Tony Blair
Tony BlairReuters

Former British Prime Minister Tony Blair, who in 2001 took Britain into war in Afghanistan alongside the United States, on Saturday condemned their "abandonment" of the country as "dangerous" and "unnecessary".

In his first public comments on the crisis since the Afghan government collapsed last weekend, Blair criticized the US motives for the withdrawal as "imbecilic" and "driven not by grand strategy but by politics".

"The abandonment of Afghanistan and its people is tragic, dangerous, unnecessary, not in their interests and not in ours," Blair wrote, according to AFP.

"We didn't need to do it. We chose to do it. We did it in obedience to an imbecilic political slogan about ending 'the forever wars', as if our engagement in 2021 was remotely comparable to our commitment 20 or even 10 years ago," added the former Prime Minister.

Blair argued that the withdrawal left "every Jihadist group round the world cheering".

"Russia, China and Iran will see and take advantage. Anyone given commitments by Western Leaders will understandably regard them as unstable currency," he added.
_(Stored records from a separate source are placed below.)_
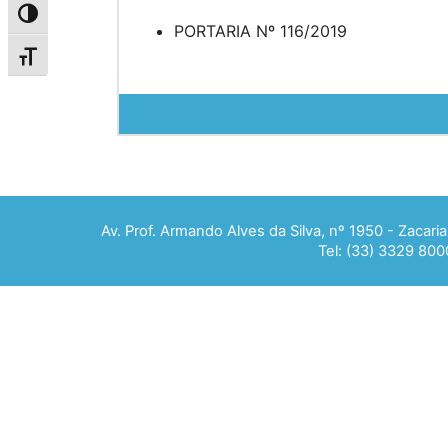
Alternar alto contraste
PORTARIA Nº 116/2019
Alternar tamanho da fonte
Av. Prof. Armando Alves da Silva, nº 1950 - Zacar
Tel: (33) 3329 800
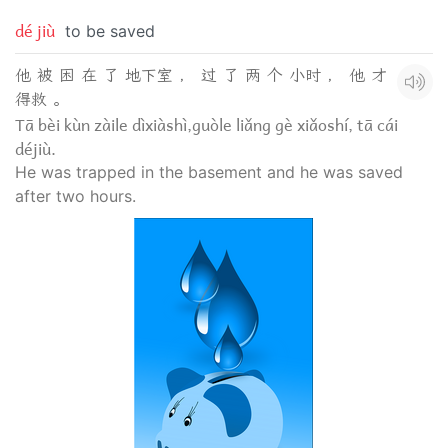
dé jiù
to be saved
他 被 困 在 了 地下室 ， 过 了 两 个 小时 ， 他 才
得救 。
Tā bèi kùn zàile dìxiàshì,guòle liǎng gè xiǎoshí, tā cái
déjiù.
He was trapped in the basement and he was saved
after two hours.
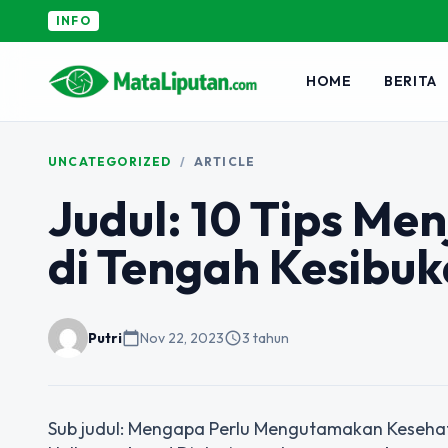
INFO
HOME
BERITA
UNCATEGORIZED
/
ARTICLE
Judul: 10 Tips Me
di Tengah Kesibuk
Putri
calendar_today
Nov 22, 2023
schedule
3 tahun
Sub judul: Mengapa Perlu Mengutamakan Keseha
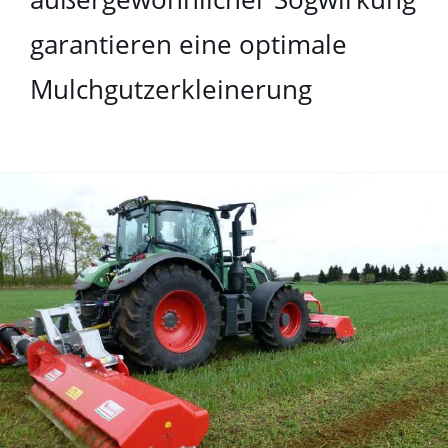
garantieren eine optimale
Mulchgutzerkleinerung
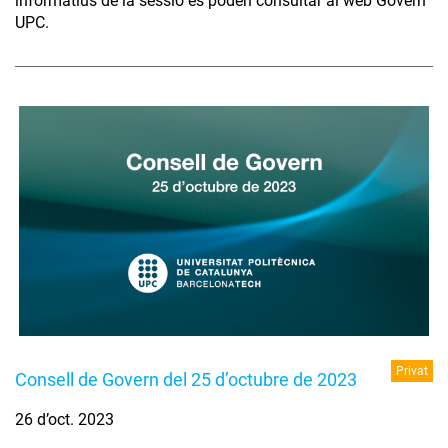
informatius de la sessió es poden consultar al web Govern
UPC.
Privat
Consell de Govern del 25 d’octubre de 2023
26 d’oct. 2023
The comments will be widely seen as a direct attack on US President Joe Biden, who has come under fire for his handling of the Afghanistan crisis. The Taliban overtook the capital Kabul last week, forcing the Afghani president to flee to the United Arab Emirates.
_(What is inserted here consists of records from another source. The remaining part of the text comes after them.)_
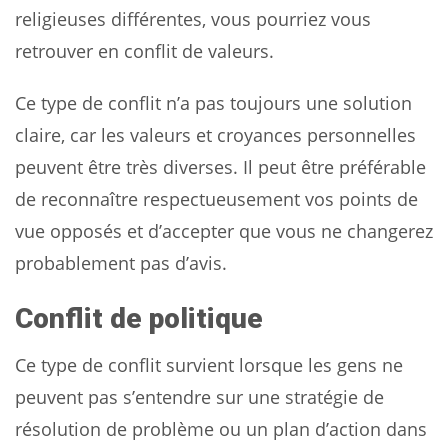
religieuses différentes, vous pourriez vous
retrouver en conflit de valeurs.
Ce type de conflit n’a pas toujours une solution
claire, car les valeurs et croyances personnelles
peuvent être très diverses. Il peut être préférable
de reconnaître respectueusement vos points de
vue opposés et d’accepter que vous ne changerez
probablement pas d’avis.
Conflit de politique
Ce type de conflit survient lorsque les gens ne
peuvent pas s’entendre sur une stratégie de
résolution de problème ou un plan d’action dans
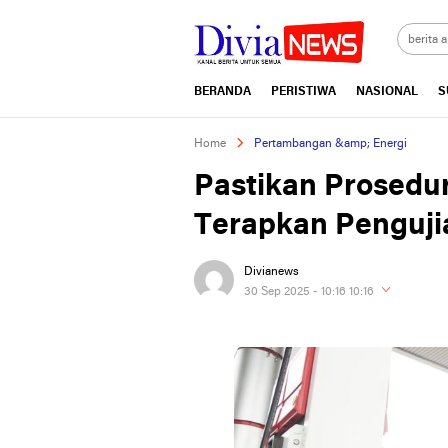
divianews.com
BERANDA
PERISTIWA
NASIONAL
S
Home
Pertambangan &amp; Energi
Pastikan Prosedu
Terapkan Penguji
Divianews
30 Sep 2025 - 10:16 10:16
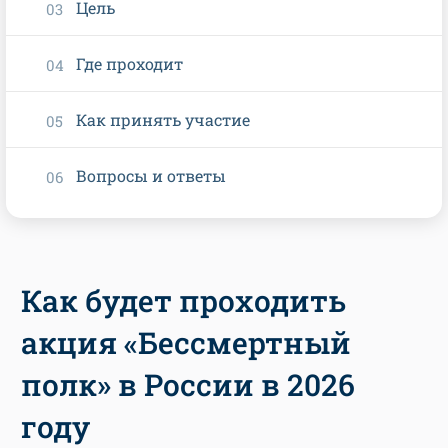
Цель
Где проходит
Как принять участие
Вопросы и ответы
Как будет проходить
акция «Бессмертный
полк» в России в 2026
году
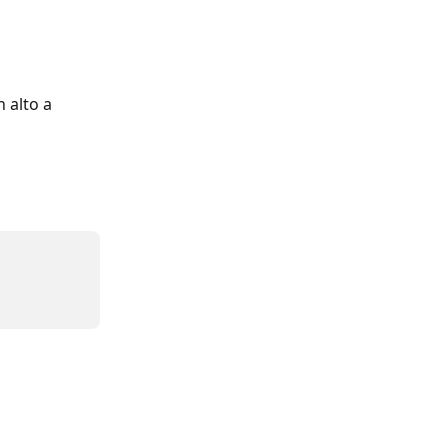
 alto a 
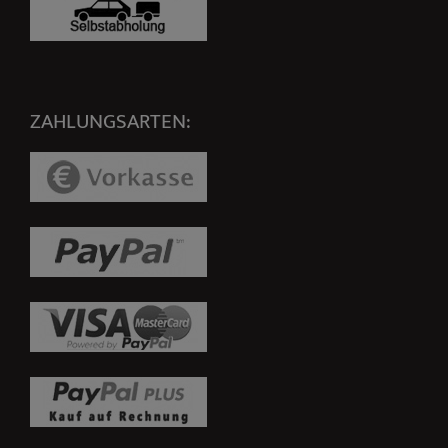
ZAHLUNGSARTEN:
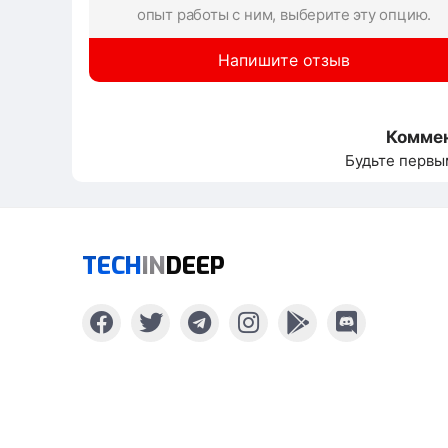
опыт работы с ним, выберите эту опцию.
Напишите отзыв
Коммен
Будьте первы
TECH
IN
DEEP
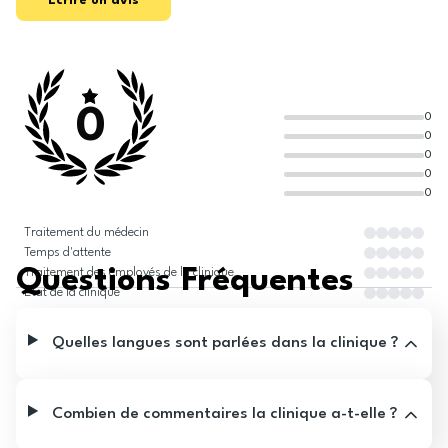
Écrire un avis
0
0
0
0
0
0
Traitement du médecin
Temps d'attente
Questions Fréquentes
Traitement des employés de la clinique
État de la clinique
Quelles langues sont parlées dans la clinique ?
Combien de commentaires la clinique a-t-elle ?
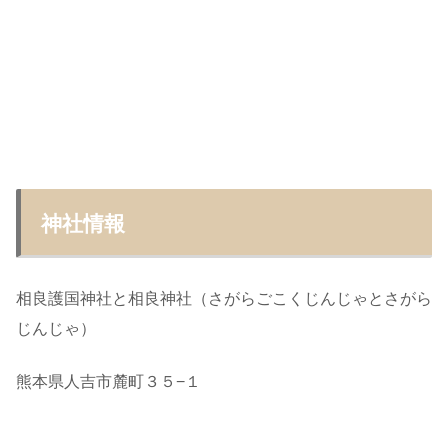
神社情報
相良護国神社と相良神社（さがらごこくじんじゃとさがら
じんじゃ）
熊本県人吉市麓町３５−１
On Monday, Biden gave a speech in which he justified the decision to withdraw troops from Afghanistan and said he “stands squarely behind” that decision.
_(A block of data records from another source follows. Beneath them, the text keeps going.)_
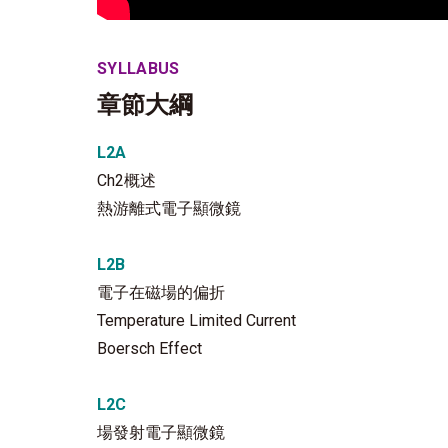
SYLLABUS
章節大綱
L2A
Ch2概述
熱游離式電子顯微鏡
L2B
電子在磁場的偏折
Temperature Limited Current
Boersch Effect
L2C
場發射電子顯微鏡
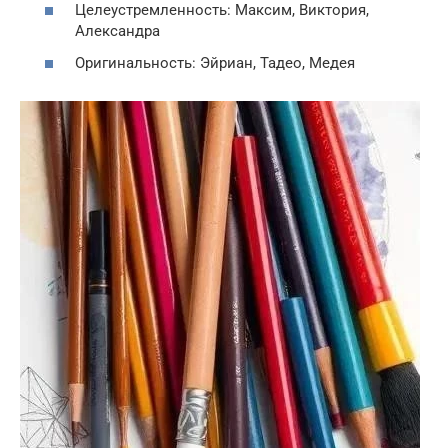
Целеустремленность: Максим, Виктория,
Александра
Оригинальность: Эйриан, Тадео, Медея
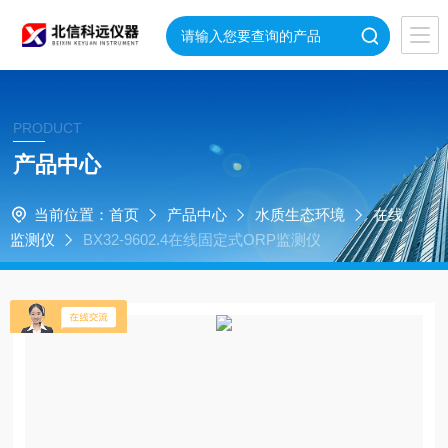
PRODUCT
产品中心
当前位置：
首页
产品中心
水质生态环境
在线
监测仪
BX32-9602.4在线固定式ORP监测仪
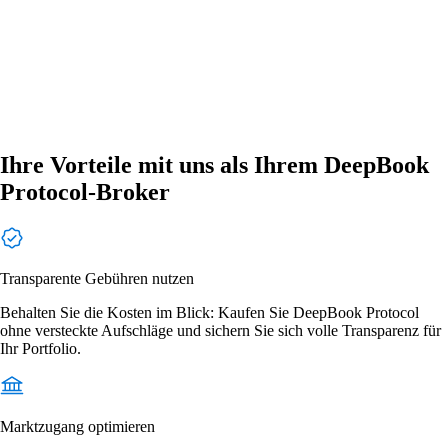
Ihre Vorteile mit uns als Ihrem DeepBook
Protocol-Broker
Transparente Gebühren nutzen
Behalten Sie die Kosten im Blick: Kaufen Sie DeepBook Protocol
ohne versteckte Aufschläge und sichern Sie sich volle Transparenz für
Ihr Portfolio.
Marktzugang optimieren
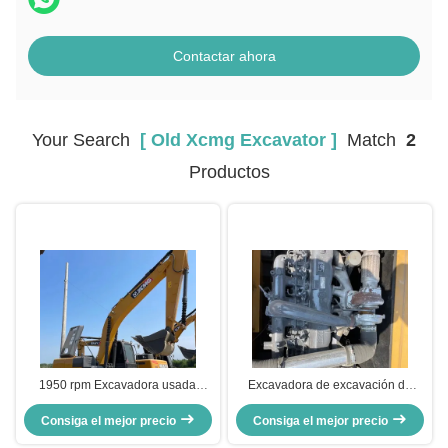
Contactar ahora
Your Search
[ Old Xcmg Excavator ]
Match
2
Productos
1950 rpm Excavadora usada
Excavadora de excavación de
XCMG XCMG215 Equipo de
tierra miniatura XCMG215
movimiento de tierra vieja 21450
Consiga el mejor precio
multifuncional antigua de 106,5
Consiga el mejor precio
Kg
kW Equipo usado para mover la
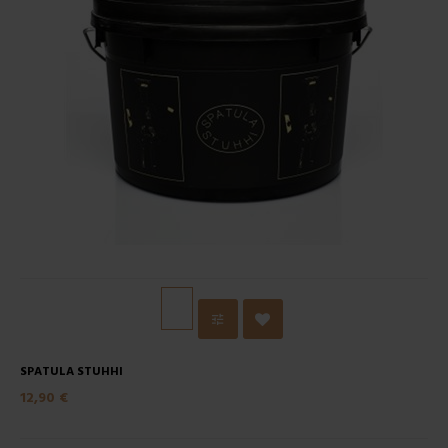
SPATULA STUHHI
12,90 €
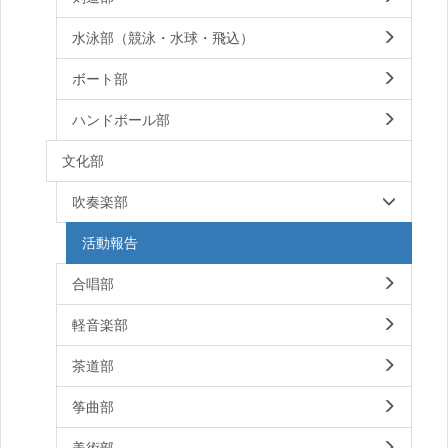
水泳部（競泳・水球・飛込）
ボート部
ハンドボール部
文化部
吹奏楽部
活動報告
合唱部
軽音楽部
茶道部
筝曲部
美術部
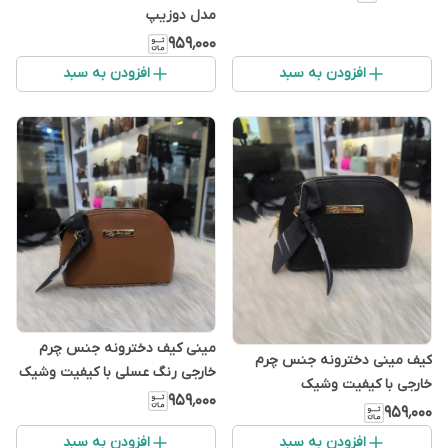
مدل دوزیپ
۹۵۹٬۰۰۰
افزودن به سبد
افزودن به سبد
مینی کیف دخترونه جنس چرم
کیف مینی دخترونه جنس چرم
خارجی رنگ عسلی با کیفیت وشیک
خارجی با کیفیت وشیک
۹۵۹٬۰۰۰
۹۵۹٬۰۰۰
افزودن به سبد
افزودن به سبد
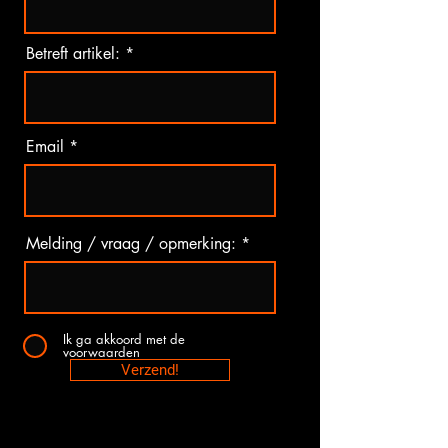
Betreft artikel:
Email
Melding / vraag / opmerking:
Ik ga akkoord met de
voorwaarden
Verzend!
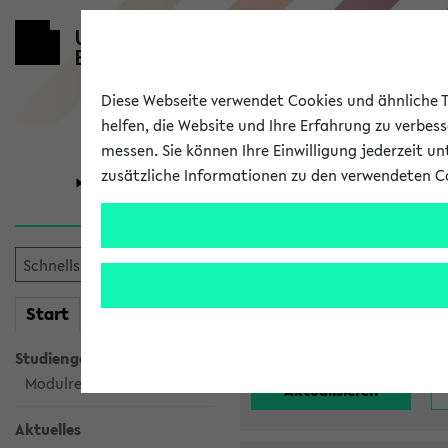
Diese Webseite verwendet Cookies und ähnliche Te
helfen, die Website und Ihre Erfahrung zu verbes
messen. Sie können Ihre Einwilligung jederzeit u
zusätzliche Informationen zu den verwendeten C
Universität
Forschung
Alle noch st
mein
Start
eKVV
Einrichtung:
Studiengangsauswahl
Modulrecherche
Aktuelles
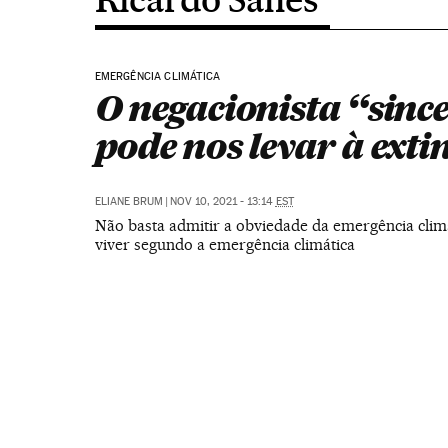
EMERGÊNCIA CLIMÁTICA
O negacionista “sinc
pode nos levar à exti
ELIANE BRUM
|
NOV 10, 2021 - 13:14
EST
Não basta admitir a obviedade da emergência climá
viver segundo a emergência climática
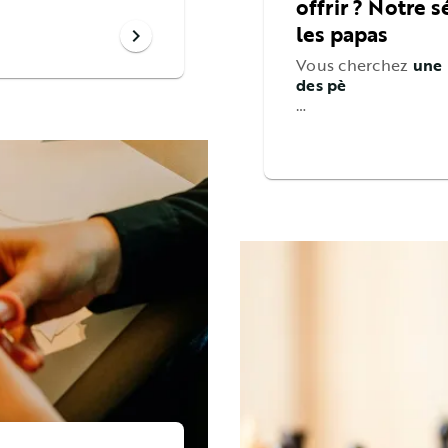
offrir ? Notre 
les papas
chevron_right
Vous cherchez
une 
des pè
…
On Wednesday, in an interview with ABC, the President insisted he doesn't know how the US could have withdrawn from Afghanistan without "chaos ensuing."

Among those to criticize Biden is former Vice President Mike Pence, who penned an op-ed in The Wall Street Journal in which he accused Biden of showing "weakness" toward the Taliban.

Former President Donald Trump blasted Biden in an interview with Newsmax, saying, "It's inconceivable that anybody could be so incompetent, stupid.”

"Use any word you want to use," Trump added. "To imagine that you take out your military before you take out your US citizens, and the civilians and others that may be helped us to even think of that, it's not something that can be believed."